MANKATO, Minn. (KEYC) - The first presidential debate drew reactions from both sides of the aisle.
Both Rep. Jeremy Munson (R - Lake Crystal) and Sen. Nick Frentz (DFL - North Mankato) said they were unhappy with the structure of Tuesday night’s debate.
“Well, like most of America, I was pretty disappointed with how confrontational the debate was. The whole point of the debate is to contrast with your opponent and to convince people that you’re the right candidate. I don’t know if last night’s debate actually made any headway in convincing voters who were undecided to vote for them," Munson said.
“Well I think it’s a disappointment when people want to hear what the candidates' positions are and how they feel and the debate loses its structure. I think it’s better when candidates get a time to talk, get to say what they want to the people and then there’s time for rebuttal," said Frentz.
Political experts, like Dr.
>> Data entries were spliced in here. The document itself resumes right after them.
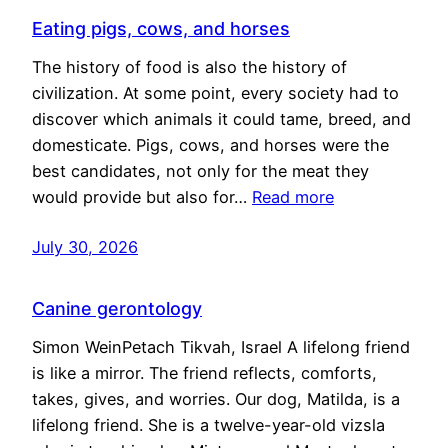
Eating pigs, cows, and horses
The history of food is also the history of
civilization. At some point, every society had to
discover which animals it could tame, breed, and
domesticate. Pigs, cows, and horses were the
best candidates, not only for the meat they
would provide but also for…
Read more
July 30, 2026
Canine gerontology
Simon WeinPetach Tikvah, Israel A lifelong friend
is like a mirror. The friend reflects, comforts,
takes, gives, and worries. Our dog, Matilda, is a
lifelong friend. She is a twelve-year-old vizsla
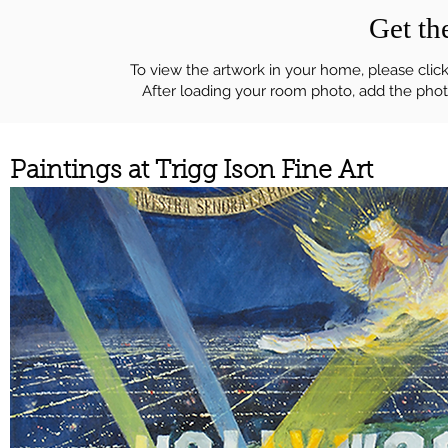
Get t
To view the artwork in your home, please click
After loading your room photo, add the photo
Paintings at Trigg Ison Fine Art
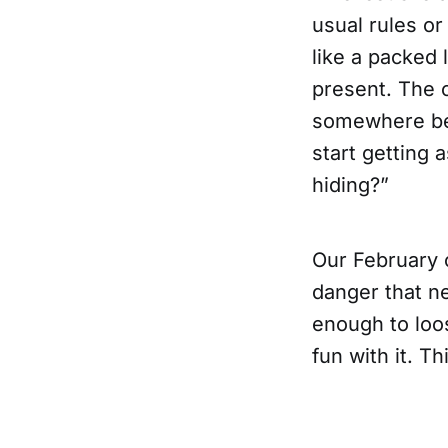
usual rules or
like a packed 
present. The 
somewhere betw
start getting 
hiding?”
Our February 
danger that ne
enough to loo
fun with it. Th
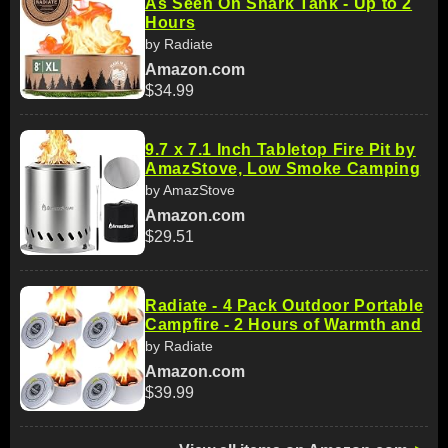
As Seen On Shark Tank - Up to 2
Hours
by Radiate
Amazon.com
$34.99
9.7 x 7.1 Inch Tabletop Fire Pit by
AmazStove, Low Smoke Camping
by AmazStove
Amazon.com
$29.51
Radiate - 4 Pack Outdoor Portable
Campfire - 2 Hours of Warmth and
by Radiate
Amazon.com
$39.99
Fred Slocum, an associate professor of political science at Minnesota State University, Mankato, said the debate might not have swung the needle for voters.
“I think for diehard Trump supporters it just reinforced their commitment to vote for him. For diehard Biden supporters, I think it reinforced their commitment to vote for him. For undecided voters or voters kind of on the fence between the two, I don’t think that Trump helped his case," he said.
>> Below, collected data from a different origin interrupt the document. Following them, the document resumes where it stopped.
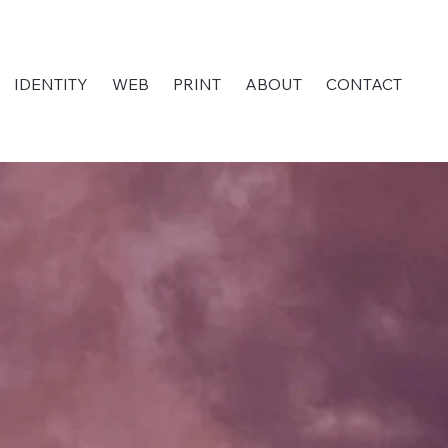
IDENTITY
WEB
PRINT
ABOUT
CONTACT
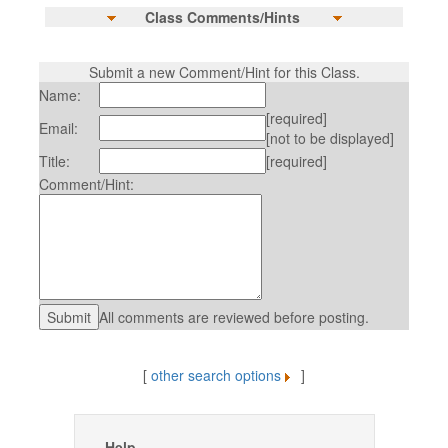
Class Comments/Hints
Submit a new Comment/Hint for this Class.
Name:
[required]
Email:
[not to be displayed]
Title:
[required]
Comment/Hint:
All comments are reviewed before posting.
[
other search options
]
Help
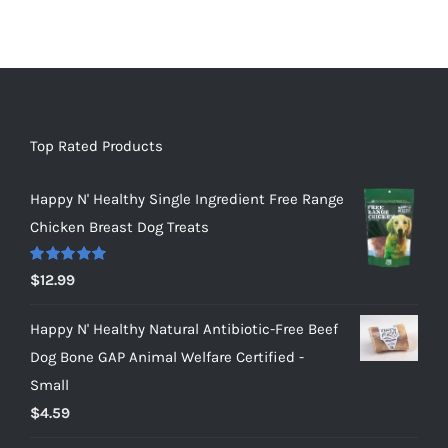
Top Rated Products
Happy N' Healthy Single Ingredient Free Range
Chicken Breast Dog Treats
Rated
5.00
$
12.99
out of 5
Happy N' Healthy Natural Antibiotic-Free Beef
Dog Bone GAP Animal Welfare Certified -
Small
$
4.59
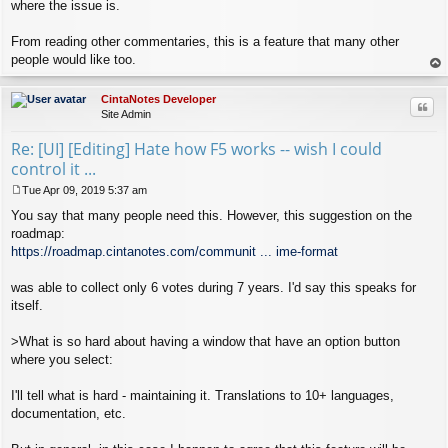
where the issue is.
From reading other commentaries, this is a feature that many other
people would like too.
op
CintaNotes Developer
Quo
Site Admin
Re: [UI] [Editing] Hate how F5 works -- wish I could
control it ...
Tue Apr 09, 2019 5:37 am
P
You say that many people need this. However, this suggestion on the
o
s
roadmap:
t
https://roadmap.cintanotes.com/communit ... ime-format
was able to collect only 6 votes during 7 years. I'd say this speaks for
itself.
>What is so hard about having a window that have an option button
where you select:
I'll tell what is hard - maintaining it. Translations to 10+ languages,
documentation, etc.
Slocum said typically, debates serve as a chance for the candidates to introduce themselves.
“And to outline their policy positions and policy agendas if they were to be elected president. And also to compare and contrast," he said.
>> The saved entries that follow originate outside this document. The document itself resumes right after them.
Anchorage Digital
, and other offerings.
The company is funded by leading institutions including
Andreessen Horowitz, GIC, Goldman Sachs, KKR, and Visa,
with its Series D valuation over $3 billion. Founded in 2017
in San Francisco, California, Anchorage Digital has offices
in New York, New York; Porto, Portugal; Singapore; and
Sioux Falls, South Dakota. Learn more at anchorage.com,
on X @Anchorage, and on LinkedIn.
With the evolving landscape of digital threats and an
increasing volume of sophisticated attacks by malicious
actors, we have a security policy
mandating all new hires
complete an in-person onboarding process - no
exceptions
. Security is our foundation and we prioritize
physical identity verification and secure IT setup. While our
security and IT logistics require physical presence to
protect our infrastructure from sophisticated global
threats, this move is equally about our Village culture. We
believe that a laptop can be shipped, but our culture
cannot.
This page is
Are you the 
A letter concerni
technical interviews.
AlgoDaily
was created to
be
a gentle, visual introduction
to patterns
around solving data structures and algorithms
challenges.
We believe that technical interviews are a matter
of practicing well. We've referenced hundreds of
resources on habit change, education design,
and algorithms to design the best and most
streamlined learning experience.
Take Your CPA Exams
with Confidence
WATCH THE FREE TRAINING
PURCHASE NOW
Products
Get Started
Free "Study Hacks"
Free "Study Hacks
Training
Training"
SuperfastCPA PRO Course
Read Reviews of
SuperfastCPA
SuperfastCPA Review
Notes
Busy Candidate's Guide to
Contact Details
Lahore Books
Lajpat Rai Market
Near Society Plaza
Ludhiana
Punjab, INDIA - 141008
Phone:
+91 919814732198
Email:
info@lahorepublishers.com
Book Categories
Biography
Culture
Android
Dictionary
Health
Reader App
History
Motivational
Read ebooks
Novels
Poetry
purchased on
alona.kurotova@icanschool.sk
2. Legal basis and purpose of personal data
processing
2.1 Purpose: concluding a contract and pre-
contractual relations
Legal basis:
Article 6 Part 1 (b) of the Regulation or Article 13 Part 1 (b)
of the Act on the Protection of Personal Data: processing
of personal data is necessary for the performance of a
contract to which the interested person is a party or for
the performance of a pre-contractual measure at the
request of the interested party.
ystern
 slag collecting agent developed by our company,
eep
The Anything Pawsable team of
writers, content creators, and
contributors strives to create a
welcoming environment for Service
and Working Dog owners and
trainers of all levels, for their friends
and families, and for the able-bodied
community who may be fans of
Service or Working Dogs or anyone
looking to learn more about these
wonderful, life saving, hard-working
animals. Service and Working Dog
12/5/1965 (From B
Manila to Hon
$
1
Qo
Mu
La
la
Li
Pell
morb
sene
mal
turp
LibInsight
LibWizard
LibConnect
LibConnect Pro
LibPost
President Trump and former vice president and Democratic Nominee Joe Biden are scheduled to debate two more times before the election.
The first presidential debate covered a wide range of topics from COVID-19 to the Supreme Court.
Munson said he agrees with the president that he should appoint the next Supreme Court Justice.
“The president, and he’ll be president to January, has the right to appoint a justice,” he said.
Meanwhile, Frentz sided with Biden.
“I think it gives the new justice a better chance to have a mandate from the people and have the voices of people be heard,” he said.
During the debate, the president did not denounce white supremacy.
“I think that was arguably the single most important event of the entire debate,” Frentz said. “Either we’re all in it together or we’re not, and we all have to disavow any groups who promote any type of racial inequality.”
Munson said in future debates, he is hoping the candidates have conversations about health care and the budget.
“I think that the federal government, just like the state government, is coming into a serious budget deficit and how we’re going to address that,” he said. “I hope we have a serious conversation about how to get our deficit under control.”
Frentz agreed, saying, “The federal debt is rising. I think as part of a discussion about the economy, all of us have to watch the bottom line, and all of us have to watch debt. I would have thought we would have had a little more discussion about that.”
President Trump and Joe Biden returned to the campaign trail Tuesday.